- Work task
Each line from the opening of the listing below through the line that contains "left hip: (1260, 698)" is to be output exactly as written.

- Provided data
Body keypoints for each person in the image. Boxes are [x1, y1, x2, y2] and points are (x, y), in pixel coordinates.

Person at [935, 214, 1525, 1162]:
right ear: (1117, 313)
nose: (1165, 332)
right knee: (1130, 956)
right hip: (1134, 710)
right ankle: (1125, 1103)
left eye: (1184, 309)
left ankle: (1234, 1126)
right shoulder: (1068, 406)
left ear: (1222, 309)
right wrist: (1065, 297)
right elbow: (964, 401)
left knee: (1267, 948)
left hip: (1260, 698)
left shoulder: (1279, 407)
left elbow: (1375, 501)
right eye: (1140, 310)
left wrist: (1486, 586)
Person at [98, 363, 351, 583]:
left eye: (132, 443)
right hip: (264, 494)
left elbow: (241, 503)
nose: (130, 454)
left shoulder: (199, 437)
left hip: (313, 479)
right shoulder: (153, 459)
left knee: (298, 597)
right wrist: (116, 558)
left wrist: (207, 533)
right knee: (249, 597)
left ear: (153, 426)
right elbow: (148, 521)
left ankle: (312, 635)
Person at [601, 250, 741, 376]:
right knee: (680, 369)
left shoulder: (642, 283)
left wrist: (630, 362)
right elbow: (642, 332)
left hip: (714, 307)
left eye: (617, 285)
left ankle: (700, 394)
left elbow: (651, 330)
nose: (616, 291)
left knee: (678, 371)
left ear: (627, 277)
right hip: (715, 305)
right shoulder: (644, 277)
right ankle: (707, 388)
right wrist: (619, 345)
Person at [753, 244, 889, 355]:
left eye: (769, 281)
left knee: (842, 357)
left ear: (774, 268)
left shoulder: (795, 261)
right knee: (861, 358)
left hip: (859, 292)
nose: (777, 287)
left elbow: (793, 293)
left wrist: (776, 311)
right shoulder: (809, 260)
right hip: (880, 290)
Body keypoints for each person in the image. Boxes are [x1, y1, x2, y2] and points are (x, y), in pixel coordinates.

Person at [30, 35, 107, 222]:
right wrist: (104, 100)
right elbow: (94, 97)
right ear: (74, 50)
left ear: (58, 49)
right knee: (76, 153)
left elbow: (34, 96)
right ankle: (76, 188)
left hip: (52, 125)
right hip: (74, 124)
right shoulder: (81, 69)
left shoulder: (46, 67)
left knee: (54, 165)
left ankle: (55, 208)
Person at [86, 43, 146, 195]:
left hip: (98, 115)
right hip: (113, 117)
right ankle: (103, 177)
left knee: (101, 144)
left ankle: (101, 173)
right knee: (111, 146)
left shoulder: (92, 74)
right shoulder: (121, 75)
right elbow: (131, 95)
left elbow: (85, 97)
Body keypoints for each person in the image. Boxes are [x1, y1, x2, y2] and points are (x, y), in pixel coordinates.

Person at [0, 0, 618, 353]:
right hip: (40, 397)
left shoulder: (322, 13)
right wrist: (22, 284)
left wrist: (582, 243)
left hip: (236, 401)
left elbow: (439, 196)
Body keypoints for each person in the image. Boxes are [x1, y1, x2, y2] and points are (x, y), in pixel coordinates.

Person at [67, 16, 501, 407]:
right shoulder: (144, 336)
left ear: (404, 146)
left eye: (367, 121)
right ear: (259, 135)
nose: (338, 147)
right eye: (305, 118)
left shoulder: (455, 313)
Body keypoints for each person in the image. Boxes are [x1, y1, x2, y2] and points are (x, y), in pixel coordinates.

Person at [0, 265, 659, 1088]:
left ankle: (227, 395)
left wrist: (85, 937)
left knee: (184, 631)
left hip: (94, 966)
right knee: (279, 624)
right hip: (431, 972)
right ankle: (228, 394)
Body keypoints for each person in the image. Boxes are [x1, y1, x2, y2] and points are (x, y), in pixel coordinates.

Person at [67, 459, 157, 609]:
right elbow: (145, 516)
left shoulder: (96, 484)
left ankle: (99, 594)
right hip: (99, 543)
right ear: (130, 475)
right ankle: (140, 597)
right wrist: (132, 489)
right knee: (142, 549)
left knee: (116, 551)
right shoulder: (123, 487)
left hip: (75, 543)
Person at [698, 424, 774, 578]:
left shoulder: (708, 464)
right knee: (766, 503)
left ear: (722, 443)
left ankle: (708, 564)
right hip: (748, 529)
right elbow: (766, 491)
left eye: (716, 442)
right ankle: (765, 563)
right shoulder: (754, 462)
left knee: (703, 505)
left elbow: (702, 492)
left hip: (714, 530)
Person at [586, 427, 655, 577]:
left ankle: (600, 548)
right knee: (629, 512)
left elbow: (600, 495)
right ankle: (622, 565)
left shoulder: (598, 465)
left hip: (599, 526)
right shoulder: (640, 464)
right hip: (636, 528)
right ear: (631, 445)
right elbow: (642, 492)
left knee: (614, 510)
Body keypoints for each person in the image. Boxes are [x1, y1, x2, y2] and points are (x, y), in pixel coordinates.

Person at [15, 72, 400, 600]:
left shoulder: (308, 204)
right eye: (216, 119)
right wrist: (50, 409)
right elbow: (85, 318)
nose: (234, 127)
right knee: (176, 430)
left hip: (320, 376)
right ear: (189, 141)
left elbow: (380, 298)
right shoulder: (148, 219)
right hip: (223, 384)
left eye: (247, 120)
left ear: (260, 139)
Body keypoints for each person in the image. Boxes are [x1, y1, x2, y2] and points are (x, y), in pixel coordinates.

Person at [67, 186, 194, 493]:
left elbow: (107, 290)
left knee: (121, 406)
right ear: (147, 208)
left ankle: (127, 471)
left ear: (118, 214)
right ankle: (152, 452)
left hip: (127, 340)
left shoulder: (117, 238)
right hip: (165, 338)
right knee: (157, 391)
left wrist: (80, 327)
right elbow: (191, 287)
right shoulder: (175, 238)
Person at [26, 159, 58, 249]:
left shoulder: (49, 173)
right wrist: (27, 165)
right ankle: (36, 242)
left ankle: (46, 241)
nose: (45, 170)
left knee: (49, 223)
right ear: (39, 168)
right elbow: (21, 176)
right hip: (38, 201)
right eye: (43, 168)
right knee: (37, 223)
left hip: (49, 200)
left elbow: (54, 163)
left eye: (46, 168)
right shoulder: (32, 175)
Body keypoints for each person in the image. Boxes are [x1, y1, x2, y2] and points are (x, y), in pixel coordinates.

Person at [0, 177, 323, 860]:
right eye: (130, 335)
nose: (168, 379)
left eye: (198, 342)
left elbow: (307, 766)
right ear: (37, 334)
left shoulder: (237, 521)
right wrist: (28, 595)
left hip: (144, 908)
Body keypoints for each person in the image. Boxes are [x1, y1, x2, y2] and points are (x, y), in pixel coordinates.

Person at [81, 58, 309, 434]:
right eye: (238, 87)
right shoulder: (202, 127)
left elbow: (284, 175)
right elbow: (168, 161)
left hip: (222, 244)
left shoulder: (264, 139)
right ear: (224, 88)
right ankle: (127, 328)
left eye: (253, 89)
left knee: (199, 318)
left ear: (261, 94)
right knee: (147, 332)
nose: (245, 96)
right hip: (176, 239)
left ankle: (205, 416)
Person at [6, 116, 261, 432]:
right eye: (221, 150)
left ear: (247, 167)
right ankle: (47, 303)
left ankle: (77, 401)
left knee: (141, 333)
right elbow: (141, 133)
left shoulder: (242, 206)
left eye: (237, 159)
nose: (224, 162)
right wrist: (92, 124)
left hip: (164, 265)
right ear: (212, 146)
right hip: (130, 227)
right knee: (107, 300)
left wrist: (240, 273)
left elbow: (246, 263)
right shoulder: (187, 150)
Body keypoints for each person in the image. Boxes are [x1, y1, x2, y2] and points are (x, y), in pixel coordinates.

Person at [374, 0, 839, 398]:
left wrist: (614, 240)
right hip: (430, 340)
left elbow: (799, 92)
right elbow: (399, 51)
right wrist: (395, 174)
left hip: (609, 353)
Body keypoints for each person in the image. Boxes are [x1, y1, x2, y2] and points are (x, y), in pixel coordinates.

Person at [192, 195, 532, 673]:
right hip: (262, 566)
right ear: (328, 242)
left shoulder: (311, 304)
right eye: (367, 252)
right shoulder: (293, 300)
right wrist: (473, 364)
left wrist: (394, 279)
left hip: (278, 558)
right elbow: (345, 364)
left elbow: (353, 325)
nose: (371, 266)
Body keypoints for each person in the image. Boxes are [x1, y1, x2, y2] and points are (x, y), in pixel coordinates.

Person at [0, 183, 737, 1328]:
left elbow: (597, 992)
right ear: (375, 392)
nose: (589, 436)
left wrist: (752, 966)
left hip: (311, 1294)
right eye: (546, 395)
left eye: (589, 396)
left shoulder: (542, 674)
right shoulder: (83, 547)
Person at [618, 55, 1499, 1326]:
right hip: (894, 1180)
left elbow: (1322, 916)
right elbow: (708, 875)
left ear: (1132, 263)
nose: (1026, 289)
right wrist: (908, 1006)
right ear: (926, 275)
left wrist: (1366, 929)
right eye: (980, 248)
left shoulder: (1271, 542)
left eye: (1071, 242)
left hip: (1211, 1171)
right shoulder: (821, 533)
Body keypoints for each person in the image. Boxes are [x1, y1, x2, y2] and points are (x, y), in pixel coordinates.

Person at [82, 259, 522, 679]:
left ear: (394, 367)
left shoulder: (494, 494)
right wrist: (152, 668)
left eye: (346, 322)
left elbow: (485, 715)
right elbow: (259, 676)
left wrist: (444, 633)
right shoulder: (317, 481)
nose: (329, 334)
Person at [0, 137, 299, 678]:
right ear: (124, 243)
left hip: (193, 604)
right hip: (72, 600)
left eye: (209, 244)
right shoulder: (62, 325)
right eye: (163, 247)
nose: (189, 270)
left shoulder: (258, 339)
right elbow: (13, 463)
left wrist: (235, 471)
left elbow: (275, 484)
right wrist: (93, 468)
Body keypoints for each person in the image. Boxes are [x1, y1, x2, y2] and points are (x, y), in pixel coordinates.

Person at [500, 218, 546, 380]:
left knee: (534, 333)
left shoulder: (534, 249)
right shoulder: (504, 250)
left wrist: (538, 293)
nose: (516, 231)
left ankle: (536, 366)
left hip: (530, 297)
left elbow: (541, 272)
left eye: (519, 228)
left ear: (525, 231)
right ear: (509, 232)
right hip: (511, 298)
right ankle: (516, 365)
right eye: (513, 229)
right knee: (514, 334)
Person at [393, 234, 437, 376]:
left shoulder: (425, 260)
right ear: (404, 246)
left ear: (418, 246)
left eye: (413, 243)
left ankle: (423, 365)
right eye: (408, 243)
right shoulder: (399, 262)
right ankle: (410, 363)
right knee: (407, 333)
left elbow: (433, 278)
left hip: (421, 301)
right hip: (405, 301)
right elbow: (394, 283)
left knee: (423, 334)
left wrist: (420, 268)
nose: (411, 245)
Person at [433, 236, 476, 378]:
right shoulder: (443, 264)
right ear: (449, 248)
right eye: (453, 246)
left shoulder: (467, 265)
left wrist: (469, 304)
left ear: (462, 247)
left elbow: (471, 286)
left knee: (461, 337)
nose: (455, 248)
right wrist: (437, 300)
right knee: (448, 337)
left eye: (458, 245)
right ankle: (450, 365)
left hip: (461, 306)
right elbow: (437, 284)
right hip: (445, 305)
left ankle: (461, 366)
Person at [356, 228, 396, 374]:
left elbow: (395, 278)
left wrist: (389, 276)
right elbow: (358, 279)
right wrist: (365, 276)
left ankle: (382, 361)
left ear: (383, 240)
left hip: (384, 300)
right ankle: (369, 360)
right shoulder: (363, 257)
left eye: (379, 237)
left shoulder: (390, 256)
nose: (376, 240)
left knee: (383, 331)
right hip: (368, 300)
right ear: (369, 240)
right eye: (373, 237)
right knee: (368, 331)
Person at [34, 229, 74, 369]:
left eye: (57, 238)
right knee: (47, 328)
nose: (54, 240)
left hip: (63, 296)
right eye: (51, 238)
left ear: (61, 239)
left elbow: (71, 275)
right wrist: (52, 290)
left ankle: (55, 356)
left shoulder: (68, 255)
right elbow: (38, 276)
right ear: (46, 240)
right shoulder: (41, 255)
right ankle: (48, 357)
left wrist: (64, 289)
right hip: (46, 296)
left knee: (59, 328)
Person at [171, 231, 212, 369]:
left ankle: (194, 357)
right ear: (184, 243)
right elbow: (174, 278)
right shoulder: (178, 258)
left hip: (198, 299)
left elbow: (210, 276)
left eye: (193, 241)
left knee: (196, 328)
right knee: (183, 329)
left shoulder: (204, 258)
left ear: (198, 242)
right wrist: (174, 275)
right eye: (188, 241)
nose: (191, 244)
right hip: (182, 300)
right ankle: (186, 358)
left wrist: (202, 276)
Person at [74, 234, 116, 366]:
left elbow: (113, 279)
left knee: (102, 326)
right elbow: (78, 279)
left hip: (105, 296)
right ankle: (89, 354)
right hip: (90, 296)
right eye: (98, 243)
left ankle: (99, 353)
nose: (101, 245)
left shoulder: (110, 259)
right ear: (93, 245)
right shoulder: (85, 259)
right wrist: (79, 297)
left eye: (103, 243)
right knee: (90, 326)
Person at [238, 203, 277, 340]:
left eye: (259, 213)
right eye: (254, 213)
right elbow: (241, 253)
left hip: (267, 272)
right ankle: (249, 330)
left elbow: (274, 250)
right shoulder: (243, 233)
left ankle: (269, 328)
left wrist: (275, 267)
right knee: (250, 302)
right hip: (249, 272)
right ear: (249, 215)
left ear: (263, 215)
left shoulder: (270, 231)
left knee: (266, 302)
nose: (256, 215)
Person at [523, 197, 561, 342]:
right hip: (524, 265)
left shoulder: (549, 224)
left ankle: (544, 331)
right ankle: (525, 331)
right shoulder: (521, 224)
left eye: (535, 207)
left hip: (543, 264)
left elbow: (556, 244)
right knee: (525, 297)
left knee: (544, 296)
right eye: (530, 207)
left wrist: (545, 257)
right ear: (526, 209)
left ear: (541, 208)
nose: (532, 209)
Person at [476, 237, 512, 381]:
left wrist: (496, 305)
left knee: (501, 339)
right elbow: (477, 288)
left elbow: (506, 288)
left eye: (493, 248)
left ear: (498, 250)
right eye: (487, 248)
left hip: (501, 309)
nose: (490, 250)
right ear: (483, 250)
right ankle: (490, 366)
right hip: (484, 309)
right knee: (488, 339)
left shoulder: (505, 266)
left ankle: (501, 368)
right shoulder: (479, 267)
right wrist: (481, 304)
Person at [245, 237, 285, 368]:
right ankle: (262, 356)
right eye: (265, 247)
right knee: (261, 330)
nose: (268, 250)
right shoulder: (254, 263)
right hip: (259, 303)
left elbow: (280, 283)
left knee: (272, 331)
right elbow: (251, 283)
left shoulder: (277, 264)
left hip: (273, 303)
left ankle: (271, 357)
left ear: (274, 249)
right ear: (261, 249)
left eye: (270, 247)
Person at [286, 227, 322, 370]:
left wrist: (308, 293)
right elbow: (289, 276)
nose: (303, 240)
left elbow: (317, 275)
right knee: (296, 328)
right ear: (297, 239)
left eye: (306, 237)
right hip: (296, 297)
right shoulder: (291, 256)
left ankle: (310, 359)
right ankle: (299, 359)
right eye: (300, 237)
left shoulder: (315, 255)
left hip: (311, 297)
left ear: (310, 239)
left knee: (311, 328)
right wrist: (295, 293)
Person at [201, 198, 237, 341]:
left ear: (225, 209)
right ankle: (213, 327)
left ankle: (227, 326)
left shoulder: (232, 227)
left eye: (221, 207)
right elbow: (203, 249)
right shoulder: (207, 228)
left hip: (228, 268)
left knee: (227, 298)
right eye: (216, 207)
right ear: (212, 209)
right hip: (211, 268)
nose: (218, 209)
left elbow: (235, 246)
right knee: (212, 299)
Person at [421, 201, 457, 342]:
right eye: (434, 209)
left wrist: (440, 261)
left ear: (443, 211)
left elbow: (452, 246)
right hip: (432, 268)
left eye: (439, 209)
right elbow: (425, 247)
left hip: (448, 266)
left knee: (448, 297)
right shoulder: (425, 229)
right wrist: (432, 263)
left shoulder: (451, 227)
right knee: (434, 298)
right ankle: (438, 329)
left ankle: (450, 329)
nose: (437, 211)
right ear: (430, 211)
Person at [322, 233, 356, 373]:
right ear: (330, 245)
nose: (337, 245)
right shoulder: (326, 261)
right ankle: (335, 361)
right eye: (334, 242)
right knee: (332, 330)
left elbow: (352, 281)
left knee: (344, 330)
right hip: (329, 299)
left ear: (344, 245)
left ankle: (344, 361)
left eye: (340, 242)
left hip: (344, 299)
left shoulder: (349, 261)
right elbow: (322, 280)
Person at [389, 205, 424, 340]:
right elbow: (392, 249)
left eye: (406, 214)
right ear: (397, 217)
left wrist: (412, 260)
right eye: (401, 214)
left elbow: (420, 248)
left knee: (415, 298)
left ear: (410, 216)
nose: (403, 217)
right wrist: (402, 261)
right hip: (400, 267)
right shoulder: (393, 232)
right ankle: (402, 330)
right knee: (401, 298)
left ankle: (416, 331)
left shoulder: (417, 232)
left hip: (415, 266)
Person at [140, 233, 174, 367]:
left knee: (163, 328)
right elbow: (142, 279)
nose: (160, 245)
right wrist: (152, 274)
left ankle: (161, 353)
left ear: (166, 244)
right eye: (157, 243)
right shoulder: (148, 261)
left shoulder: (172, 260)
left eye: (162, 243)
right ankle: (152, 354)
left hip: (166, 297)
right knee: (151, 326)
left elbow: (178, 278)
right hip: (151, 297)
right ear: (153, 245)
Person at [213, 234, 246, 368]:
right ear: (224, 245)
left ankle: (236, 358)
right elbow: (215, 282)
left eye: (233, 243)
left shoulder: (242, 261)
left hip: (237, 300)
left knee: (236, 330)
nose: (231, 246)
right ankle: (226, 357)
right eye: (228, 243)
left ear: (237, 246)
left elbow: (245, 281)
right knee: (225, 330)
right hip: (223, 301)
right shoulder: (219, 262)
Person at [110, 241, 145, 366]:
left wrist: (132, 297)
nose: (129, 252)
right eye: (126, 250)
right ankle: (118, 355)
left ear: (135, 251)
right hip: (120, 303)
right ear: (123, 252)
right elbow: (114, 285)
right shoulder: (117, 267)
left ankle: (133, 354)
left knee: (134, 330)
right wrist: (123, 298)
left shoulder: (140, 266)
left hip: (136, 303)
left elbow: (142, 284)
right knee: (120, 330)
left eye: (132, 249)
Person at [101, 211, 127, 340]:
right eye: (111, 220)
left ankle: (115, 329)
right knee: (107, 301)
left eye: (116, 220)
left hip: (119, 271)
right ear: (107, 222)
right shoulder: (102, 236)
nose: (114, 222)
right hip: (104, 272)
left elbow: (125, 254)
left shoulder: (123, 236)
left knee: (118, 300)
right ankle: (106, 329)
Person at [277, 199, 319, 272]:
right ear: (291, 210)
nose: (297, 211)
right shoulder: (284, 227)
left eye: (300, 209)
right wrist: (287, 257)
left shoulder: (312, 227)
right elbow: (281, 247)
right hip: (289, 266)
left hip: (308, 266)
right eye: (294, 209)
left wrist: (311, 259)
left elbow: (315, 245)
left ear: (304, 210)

- Result of the task
Body keypoints for each person in the image. Boxes are [x1, y1, x2, y2] and points are (x, y), in pixel coordinates.

Person at [935, 214, 1525, 1162]:
right ear: (1117, 313)
nose: (1165, 332)
right knee: (1130, 956)
right hip: (1134, 710)
right ankle: (1125, 1103)
left eye: (1184, 309)
left ankle: (1234, 1126)
right shoulder: (1068, 406)
left ear: (1222, 309)
right wrist: (1065, 297)
right elbow: (964, 401)
left knee: (1267, 948)
left hip: (1260, 698)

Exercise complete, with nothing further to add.